This project explores the relationship between game price, user ratings, and sales performance using Steam data.
The primary objective is to understand which factors significantly influence game ownership levels.
The dataset includes:
- Price
- User rating (percentage format, cleaned using regex)
- Owners range (converted to midpoint values)
- Release month
Sales data was transformed using log transformation due to high right-skewness.
- Extracted percentage values from rating strings (e.g., "N/A (N/A/94%)")
- Converted ownership ranges into numeric midpoint values
- Applied log transformation to sales data to reduce skewness
- Removed missing and invalid observations
Scatter plot analysis revealed:
- Highly right-skewed sales distribution
- Weak but positive association between price and sales
- Presence of extreme outliers (blockbuster titles)
After log transformation, the relationship became more interpretable.

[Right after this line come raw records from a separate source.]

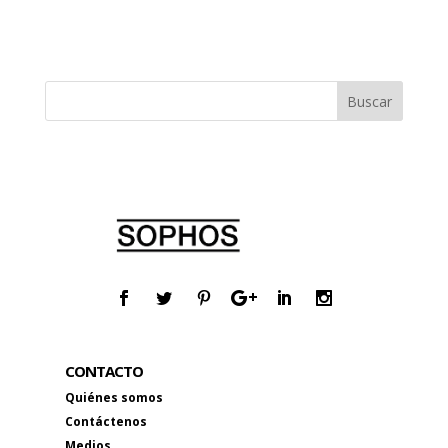
CONTACTO
Quiénes somos
Contáctenos
Medios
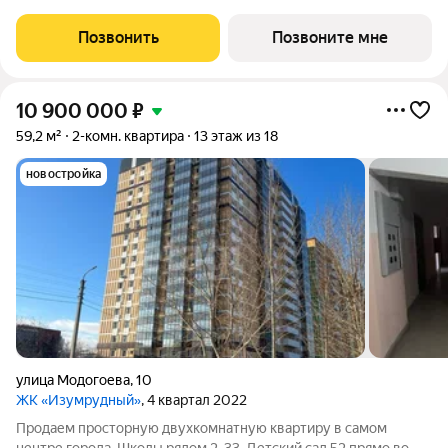
Светлый просторный подъезд на уровне земли,
функциональная планировка, большие окна. «Улаан Хото» это
Позвонить
Позвоните мне
уникальный и знаковый проект,
10 900 000
₽
59,2 м²
2-комн. квартира
13 этаж из 18
новостройка
улица Модогоева
,
10
ЖК «Изумрудный»
, 4 квартал 2022
Продаем просторную двухкомнатную квартиру в самом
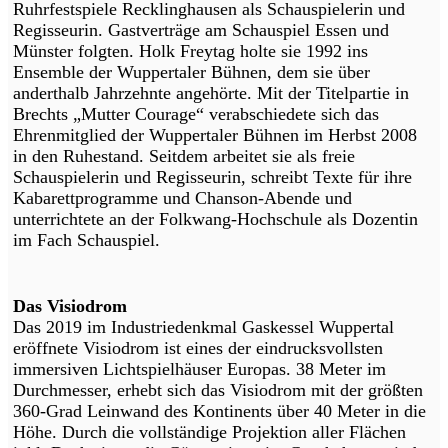
Ruhrfestspiele Recklinghausen als Schauspielerin und
Regisseurin. Gastverträge am Schauspiel Essen und
Münster folgten. Holk Freytag holte sie 1992 ins
Ensemble der Wuppertaler Bühnen, dem sie über
anderthalb Jahrzehnte angehörte. Mit der Titelpartie in
Brechts „Mutter Courage“ verabschiedete sich das
Ehrenmitglied der Wuppertaler Bühnen im Herbst 2008
in den Ruhestand. Seitdem arbeitet sie als freie
Schauspielerin und Regisseurin, schreibt Texte für ihre
Kabarettprogramme und Chanson-Abende und
unterrichtete an der Folkwang-Hochschule als Dozentin
im Fach Schauspiel.
Das Visiodrom
Das 2019 im Industriedenkmal Gaskessel Wuppertal
eröffnete Visiodrom ist eines der eindrucksvollsten
immersiven Lichtspielhäuser Europas. 38 Meter im
Durchmesser, erhebt sich das Visiodrom mit der größten
360-Grad Leinwand des Kontinents über 40 Meter in die
Höhe. Durch die vollständige Projektion aller Flächen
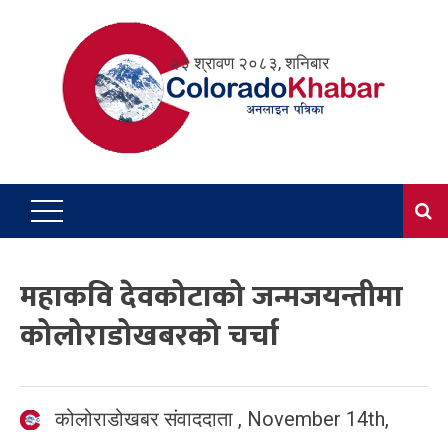
Skip
to
२३ श्रावण २०८३, शनिबार
content
महाकवि देवकोटाको जन्मजयन्तीमा
कोलोराडोखबरको चर्चा
कोलोराडोखबर संवाददाता
,
November 14th,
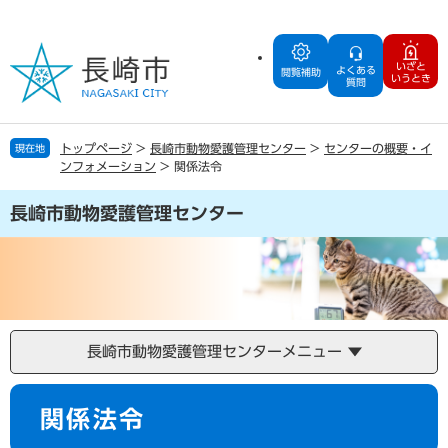
ペ
メ
ー
ニ
ジ
ュ
いざと
よくある
の
ー
閲覧補助
いうとき
質問
先
を
頭
飛
で
ば
トップページ
>
長崎市動物愛護管理センター
>
センターの概要・イ
現在地
す
し
ンフォメーション
>
関係法令
。
て
本
長崎市動物愛護管理センター
文
へ
長崎市動物愛護管理センターメニュー
本
関係法令
文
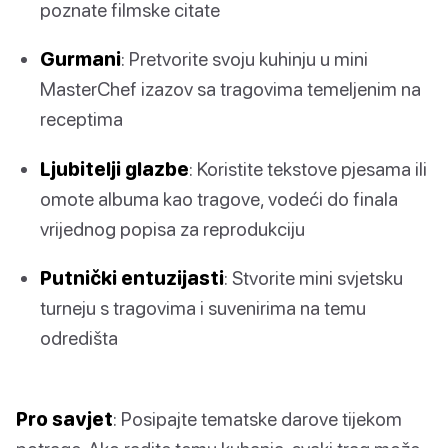
poznate filmske citate
Gurmani
: Pretvorite svoju kuhinju u mini
MasterChef izazov sa tragovima temeljenim na
receptima
Ljubitelji glazbe
: Koristite tekstove pjesama ili
omote albuma kao tragove, vodeći do finala
vrijednog popisa za reprodukciju
Putnički entuzijasti
: Stvorite mini svjetsku
turneju s tragovima i suvenirima na temu
odredišta
Pro savjet
: Posipajte tematske darove tijekom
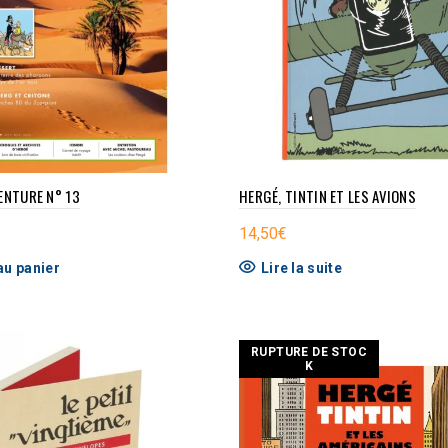
ENTURE N° 13
HERGÉ, TINTIN ET LES AVIONS
14,50
€
au panier
Lire la suite
RUPTURE DE STOC
K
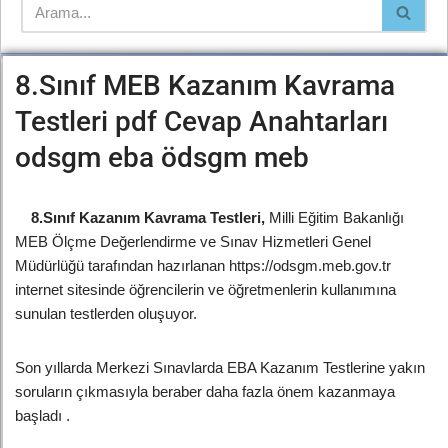
8.Sınıf MEB Kazanım Kavrama
Testleri pdf Cevap Anahtarları
odsgm eba ödsgm meb
8.Sınıf Kazanım Kavrama Testleri
,
Milli Eğitim Bakanlığı
MEB Ölçme Değerlendirme ve Sınav Hizmetleri Genel
Müdürlüğü tarafından hazırlanan https://odsgm.meb.gov.tr
internet sitesinde öğrencilerin ve öğretmenlerin kullanımına
sunulan testlerden oluşuyor.
Son yıllarda Merkezi Sınavlarda EBA Kazanım Testlerine yakın
soruların çıkmasıyla beraber daha fazla önem kazanmaya
başladı .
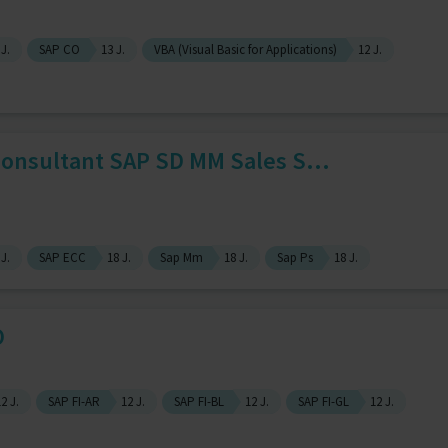
 J.
SAP CO
13 J.
VBA (Visual Basic for Applications)
12 J.
Consultant SAP SD MM Sales S...
 J.
SAP ECC
18 J.
Sap Mm
18 J.
Sap Ps
18 J.
O
2 J.
SAP FI-AR
12 J.
SAP FI-BL
12 J.
SAP FI-GL
12 J.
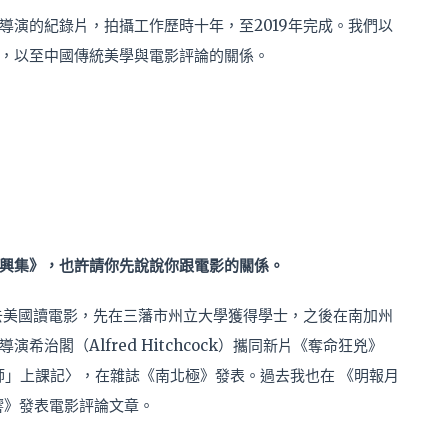
導演的紀錄片，拍攝工作歷時十年，至2019年完成。我們以
，以至中國傳統美學與電影評論的關係。
興集》，也許請你先說說你跟電影的關係。
年去美國讀電影，先在三藩市州立大學獲得學士，之後在南加州
治閣（Alfred Hitchcock）攜同新片《奪命狂兇》
師」上課記〉，在雜誌《南北極》發表。過去我也在 《明報月
影響》發表電影評論文章。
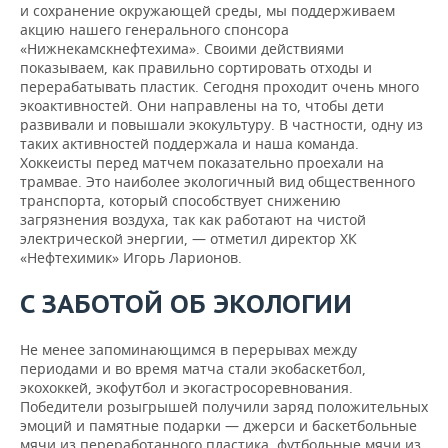
и сохранение окружающей среды, мы поддерживаем
акцию нашего генерального спонсора
«Нижнекамскнефтехима». Своими действиями
показываем, как правильно сортировать отходы и
перерабатывать пластик. Сегодня проходит очень много
экоактивностей. Они направлены на то, чтобы дети
развивали и повышали экокультуру. В частности, одну из
таких активностей поддержала и наша команда.
Хоккеисты перед матчем показательно проехали на
трамвае. Это наиболее экологичный вид общественного
транспорта, который способствует снижению
загрязнения воздуха, так как работают на чистой
электрической энергии, — отметил директор ХК
«Нефтехимик» Игорь Ларионов.
С ЗАБОТОЙ ОБ ЭКОЛОГИИ
Не менее запоминающимся в перерывах между
периодами и во время матча стали экобаскетбол,
экохоккей, экофутбол и экогастросоревнования.
Победители розыгрышей получили заряд положительных
эмоций и памятные подарки — джерси и баскетбольные
мячи из переработанного пластика, футбольные мячи из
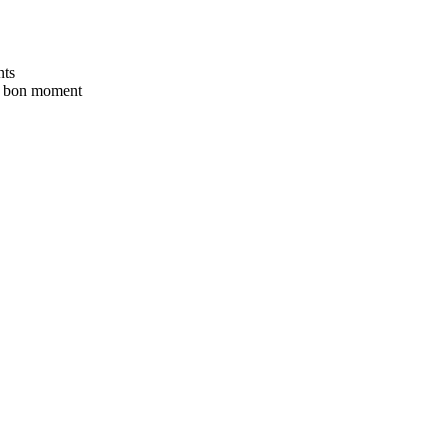
nts
au bon moment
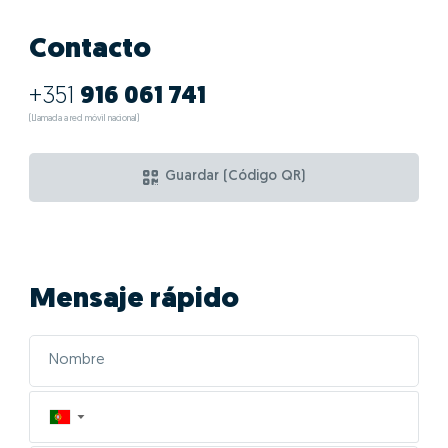
Contacto
+351
916 061 741
(Llamada a red móvil nacional)
Guardar (Código QR)
Mensaje rápido
▼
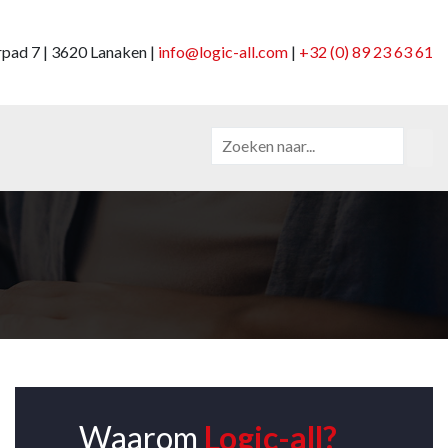
pad 7 | 3620 Lanaken |
info@logic-all.com
|
+32 (0) 89 23 63 61
Waarom
Logic-all?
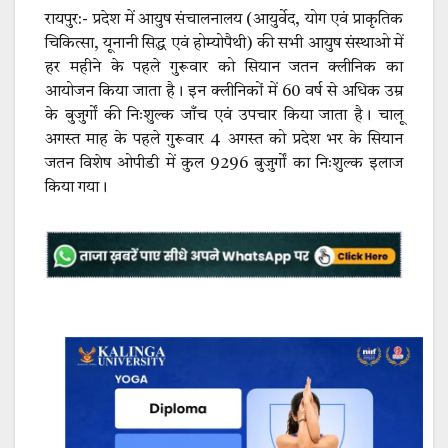
रायपुर:- प्रदेश में आयुष संचालनालय (आयुर्वेद, योग एवं प्राकृतिक
चिकित्सा, यूनानी सिद्ध एवं होम्योपैथी) की सभी आयुष संस्थाओ में
हर महीने के पहले गुरूवार को सियान जतन क्लीनिक का
आयोजन किया जाता है। इन क्लीनिकों में 60 वर्ष से अधिक उम्र
के बुजुर्गों की निःशुल्क जाँच एवं उपचार किया जाता है। चालू
अगस्त माह के पहले गुरूवार 4 अगस्त को प्रदेश भर के सियान
जतन विशेष ओपीडी में कुल 9296 बुजुर्गों का निःशुल्क इलाज
किया गया।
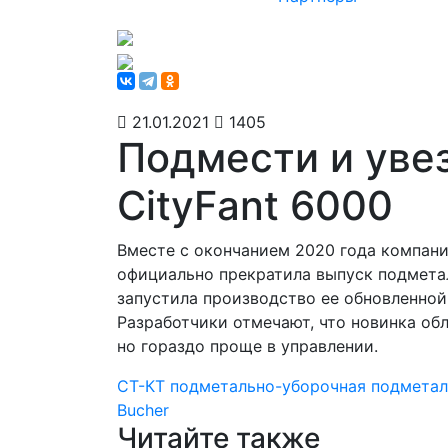
21.01.2021
1405
Подмести и уве
CityFant 6000
Вместе с окончанием 2020 года компани
официально прекратила выпуск подмета
запустила производство ее обновленной
Разработчики отмечают, что новинка обл
но гораздо проще в управлении.
СТ-КТ
подметально-уборочная
подметал
Bucher
Читайте также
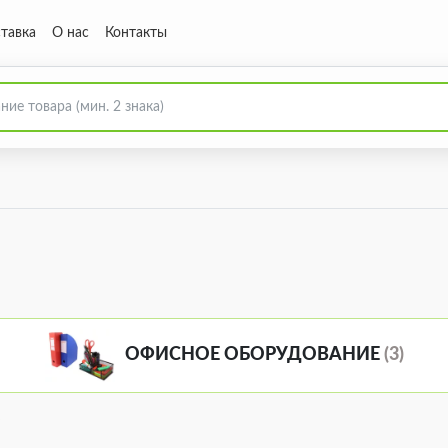
тавка
О нас
Контакты
ОФИСНОЕ ОБОРУДОВАНИЕ
(3)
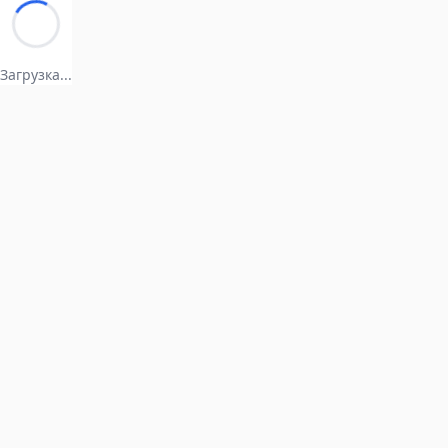
Загрузка...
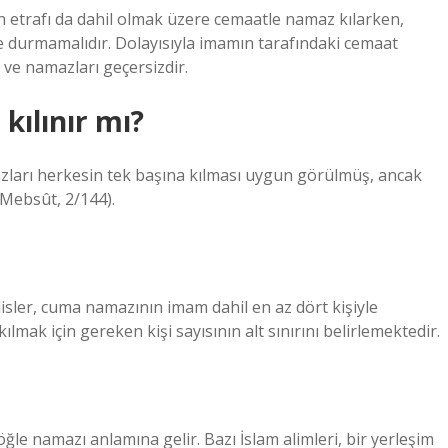
n etrafı da dahil olmak üzere cemaatle namaz kılarken,
durmamalıdır. Dolayısıyla imamın tarafındaki cemaat
ve namazları geçersizdir.
kılınır mı?
zları herkesin tek başına kılması uygun görülmüş, ancak
-Mebsût, 2/144).
isler, cuma namazının imam dahil en az dört kişiyle
lmak için gereken kişi sayısının alt sınırını belirlemektedir.
le namazı anlamına gelir. Bazı İslam alimleri, bir yerleşim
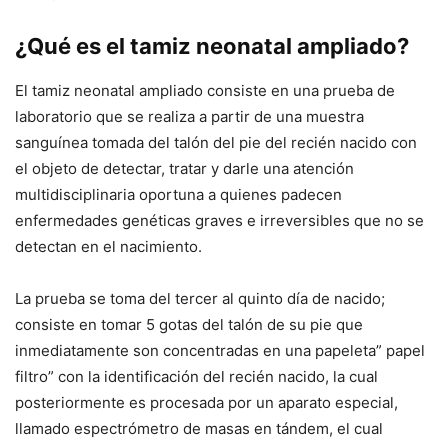
¿Qué es el tamiz neonatal ampliado?
El tamiz neonatal ampliado consiste en una prueba de
laboratorio que se realiza a partir de una muestra
sanguínea tomada del talón del pie del recién nacido con
el objeto de detectar, tratar y darle una atención
multidisciplinaria oportuna a quienes padecen
enfermedades genéticas graves e irreversibles que no se
detectan en el nacimiento.
La prueba se toma del tercer al quinto día de nacido;
consiste en tomar 5 gotas del talón de su pie que
inmediatamente son concentradas en una papeleta” papel
filtro” con la identificación del recién nacido, la cual
posteriormente es procesada por un aparato especial,
llamado espectrómetro de masas en tándem, el cual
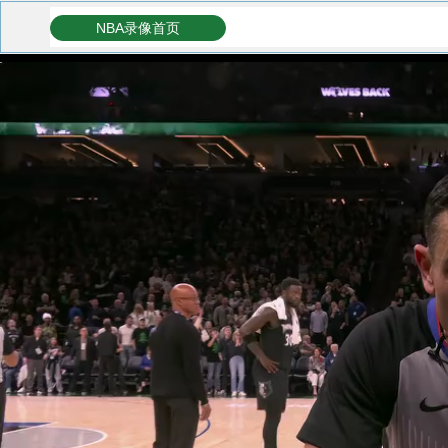
NBA录像首页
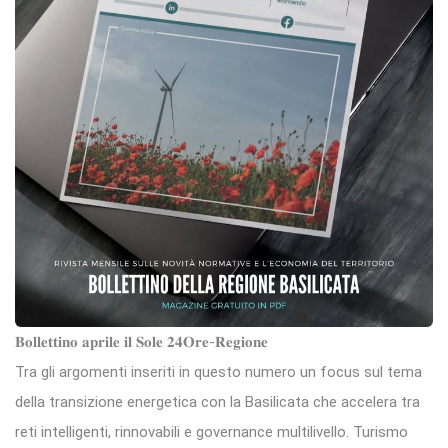
𝐁𝐨𝐥𝐥𝐞𝐭𝐭𝐢𝐧𝐨 𝐚𝐩𝐫𝐢𝐥𝐞 𝐢𝐥 𝐒𝐨𝐥𝐞 𝟐𝟒𝐎𝐫𝐞-𝐑𝐞𝐠𝐢𝐨𝐧𝐞
Tra gli argomenti inseriti in questo numero un focus sul tema
della transizione energetica con la Basilicata che accelera tra
reti intelligenti, rinnovabili e governance multilivello. Turismo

An OLS regression model was estimated:
log_sales ~ price + rating
- Model statistically significant (p < 0.001)
- R² = 0.12
- Price has a positive and statistically significant effect on sales
- Rating has a positive and statistically significant effect on sales
Results suggest that higher-priced games may reflect stronger brand value, production scale, or perceived quality rather than simple price-driven demand dynamics.
- Python
- Pandas
- NumPy
- Matplotlib
- Statsmodels
Game sales on Steam are influenced by price and user ratings; however, a large portion of variation remains unexplained, indicating that additional market factors play an important role.